One of the issues of concern is the timing of the performance — and the context of the new, friendlier relationship with the United States.
It’s not a stretch to say that the Cuban government’s crackdown may have cooled again the U.S.-Cuba thaw that people like Bruguera had sought for so long to gain. Ironic, perhaps even unfortunate, and certainly uncomfortable for the State Department talks that are supposed to take place at the end of the month, but well worth it.
The stark Cuban reality was a missing component of the sudden, confident change in policy.
After all, despite the hoopla the Cuban government has generated with its censorship, Bruguera’s intervention was simply art. It’s part of her “Immigrant Movement International” project, which entails “appropriation of political strategies, an art form — arte útil, useful art, or art as tool — that she has helped shape with art partners at the Queens Museum and in Europe.

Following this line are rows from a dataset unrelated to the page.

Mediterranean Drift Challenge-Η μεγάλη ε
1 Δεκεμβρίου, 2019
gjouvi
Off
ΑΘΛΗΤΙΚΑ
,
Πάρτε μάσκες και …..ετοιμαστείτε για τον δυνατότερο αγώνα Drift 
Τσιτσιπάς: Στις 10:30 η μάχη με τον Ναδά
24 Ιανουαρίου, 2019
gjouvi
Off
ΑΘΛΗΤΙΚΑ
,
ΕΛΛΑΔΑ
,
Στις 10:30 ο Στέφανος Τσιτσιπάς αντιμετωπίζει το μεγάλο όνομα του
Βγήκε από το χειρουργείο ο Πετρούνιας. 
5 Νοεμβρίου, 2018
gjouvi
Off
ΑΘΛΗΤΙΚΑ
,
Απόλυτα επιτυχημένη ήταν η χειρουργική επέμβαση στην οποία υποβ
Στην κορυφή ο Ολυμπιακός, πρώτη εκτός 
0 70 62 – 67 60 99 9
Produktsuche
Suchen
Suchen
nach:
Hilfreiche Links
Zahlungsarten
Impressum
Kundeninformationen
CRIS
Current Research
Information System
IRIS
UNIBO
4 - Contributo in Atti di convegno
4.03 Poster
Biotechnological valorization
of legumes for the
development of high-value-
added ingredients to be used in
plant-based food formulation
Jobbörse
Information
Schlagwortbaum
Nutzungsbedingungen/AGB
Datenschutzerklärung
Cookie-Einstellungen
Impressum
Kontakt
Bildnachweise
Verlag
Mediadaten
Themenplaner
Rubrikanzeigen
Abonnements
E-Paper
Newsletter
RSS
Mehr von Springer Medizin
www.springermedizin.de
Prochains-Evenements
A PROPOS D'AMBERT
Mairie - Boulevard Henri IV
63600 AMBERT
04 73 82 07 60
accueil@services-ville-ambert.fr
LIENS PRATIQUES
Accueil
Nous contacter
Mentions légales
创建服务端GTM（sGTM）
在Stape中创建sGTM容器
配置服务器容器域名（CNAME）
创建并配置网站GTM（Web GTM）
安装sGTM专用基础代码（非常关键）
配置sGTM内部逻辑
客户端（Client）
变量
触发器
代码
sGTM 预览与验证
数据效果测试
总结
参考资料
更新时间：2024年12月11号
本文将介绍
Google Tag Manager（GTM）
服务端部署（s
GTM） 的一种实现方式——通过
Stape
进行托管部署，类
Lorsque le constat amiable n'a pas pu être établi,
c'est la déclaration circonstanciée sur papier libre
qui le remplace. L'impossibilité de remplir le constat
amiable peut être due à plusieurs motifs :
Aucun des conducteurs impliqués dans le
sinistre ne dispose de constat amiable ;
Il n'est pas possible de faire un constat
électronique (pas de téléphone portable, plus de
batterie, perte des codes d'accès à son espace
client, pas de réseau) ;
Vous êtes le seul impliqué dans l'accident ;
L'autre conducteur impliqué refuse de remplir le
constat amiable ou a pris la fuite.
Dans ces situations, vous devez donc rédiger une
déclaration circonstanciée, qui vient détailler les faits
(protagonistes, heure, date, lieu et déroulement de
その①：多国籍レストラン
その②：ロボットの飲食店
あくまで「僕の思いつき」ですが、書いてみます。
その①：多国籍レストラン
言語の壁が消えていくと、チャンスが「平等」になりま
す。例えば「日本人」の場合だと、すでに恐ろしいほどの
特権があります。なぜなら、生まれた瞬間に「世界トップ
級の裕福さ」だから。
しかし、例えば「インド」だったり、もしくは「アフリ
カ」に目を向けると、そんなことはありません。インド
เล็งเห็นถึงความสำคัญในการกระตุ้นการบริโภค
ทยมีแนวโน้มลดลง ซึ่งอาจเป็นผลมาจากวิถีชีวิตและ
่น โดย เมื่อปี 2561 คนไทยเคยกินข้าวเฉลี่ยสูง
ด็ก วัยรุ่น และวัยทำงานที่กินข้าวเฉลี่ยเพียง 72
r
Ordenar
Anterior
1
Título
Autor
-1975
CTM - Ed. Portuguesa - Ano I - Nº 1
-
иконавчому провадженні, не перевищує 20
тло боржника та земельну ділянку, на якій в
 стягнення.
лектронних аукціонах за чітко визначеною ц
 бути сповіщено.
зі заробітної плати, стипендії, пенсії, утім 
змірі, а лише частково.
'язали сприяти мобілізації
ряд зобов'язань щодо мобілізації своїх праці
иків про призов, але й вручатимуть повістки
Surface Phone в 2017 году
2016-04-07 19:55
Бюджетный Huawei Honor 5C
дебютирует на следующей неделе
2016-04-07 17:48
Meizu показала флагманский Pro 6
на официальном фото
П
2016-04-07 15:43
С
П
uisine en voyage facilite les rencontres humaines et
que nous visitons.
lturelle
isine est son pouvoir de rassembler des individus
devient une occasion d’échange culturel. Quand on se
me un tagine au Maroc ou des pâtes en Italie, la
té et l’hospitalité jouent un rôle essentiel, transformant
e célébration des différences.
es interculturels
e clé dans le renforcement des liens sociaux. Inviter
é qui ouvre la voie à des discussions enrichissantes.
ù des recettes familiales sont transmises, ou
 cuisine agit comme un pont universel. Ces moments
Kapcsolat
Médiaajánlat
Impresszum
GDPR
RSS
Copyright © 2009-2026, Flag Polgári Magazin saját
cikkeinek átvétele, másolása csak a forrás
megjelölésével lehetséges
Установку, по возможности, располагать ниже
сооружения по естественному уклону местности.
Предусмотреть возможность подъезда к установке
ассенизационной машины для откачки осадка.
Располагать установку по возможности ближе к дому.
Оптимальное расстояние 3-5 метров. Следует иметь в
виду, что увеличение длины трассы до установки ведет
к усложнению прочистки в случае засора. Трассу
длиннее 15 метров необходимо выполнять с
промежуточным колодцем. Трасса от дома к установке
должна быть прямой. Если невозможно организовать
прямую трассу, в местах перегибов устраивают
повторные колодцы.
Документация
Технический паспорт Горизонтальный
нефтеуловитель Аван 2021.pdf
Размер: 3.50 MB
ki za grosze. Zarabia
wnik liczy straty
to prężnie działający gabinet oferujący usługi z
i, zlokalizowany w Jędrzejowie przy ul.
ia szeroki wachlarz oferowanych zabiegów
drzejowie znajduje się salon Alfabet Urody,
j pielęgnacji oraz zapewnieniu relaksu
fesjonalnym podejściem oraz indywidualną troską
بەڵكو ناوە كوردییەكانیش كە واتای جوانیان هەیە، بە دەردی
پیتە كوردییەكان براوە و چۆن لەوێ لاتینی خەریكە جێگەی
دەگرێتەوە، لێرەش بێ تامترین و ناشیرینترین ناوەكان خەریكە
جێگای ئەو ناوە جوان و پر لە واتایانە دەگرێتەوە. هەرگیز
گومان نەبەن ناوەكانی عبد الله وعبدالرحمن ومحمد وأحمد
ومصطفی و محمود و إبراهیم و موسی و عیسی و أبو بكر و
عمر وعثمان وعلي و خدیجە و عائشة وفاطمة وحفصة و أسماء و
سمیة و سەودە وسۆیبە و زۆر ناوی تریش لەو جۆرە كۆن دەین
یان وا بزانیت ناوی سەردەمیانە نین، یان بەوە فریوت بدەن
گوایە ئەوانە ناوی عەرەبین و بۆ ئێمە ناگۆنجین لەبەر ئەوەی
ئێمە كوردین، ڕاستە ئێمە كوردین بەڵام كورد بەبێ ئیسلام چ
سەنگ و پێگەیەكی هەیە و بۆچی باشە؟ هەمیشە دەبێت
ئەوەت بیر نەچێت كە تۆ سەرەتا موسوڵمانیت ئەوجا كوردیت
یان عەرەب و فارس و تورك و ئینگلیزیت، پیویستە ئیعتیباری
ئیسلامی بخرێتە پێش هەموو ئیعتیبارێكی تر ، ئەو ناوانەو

Her work — exhibited in Miami during Art Basel and at major contemporary art museums, including the Guggenheim in New York, which invited people on social media to follow the #YoTambienExijo performance — has always packed social and political punch.
This time, the Cuban government may have turned off her microphone before she even installed it, but the results of Bruguera’s experimental art have spoken louder.
For a change, a Cuban artist has gone too far.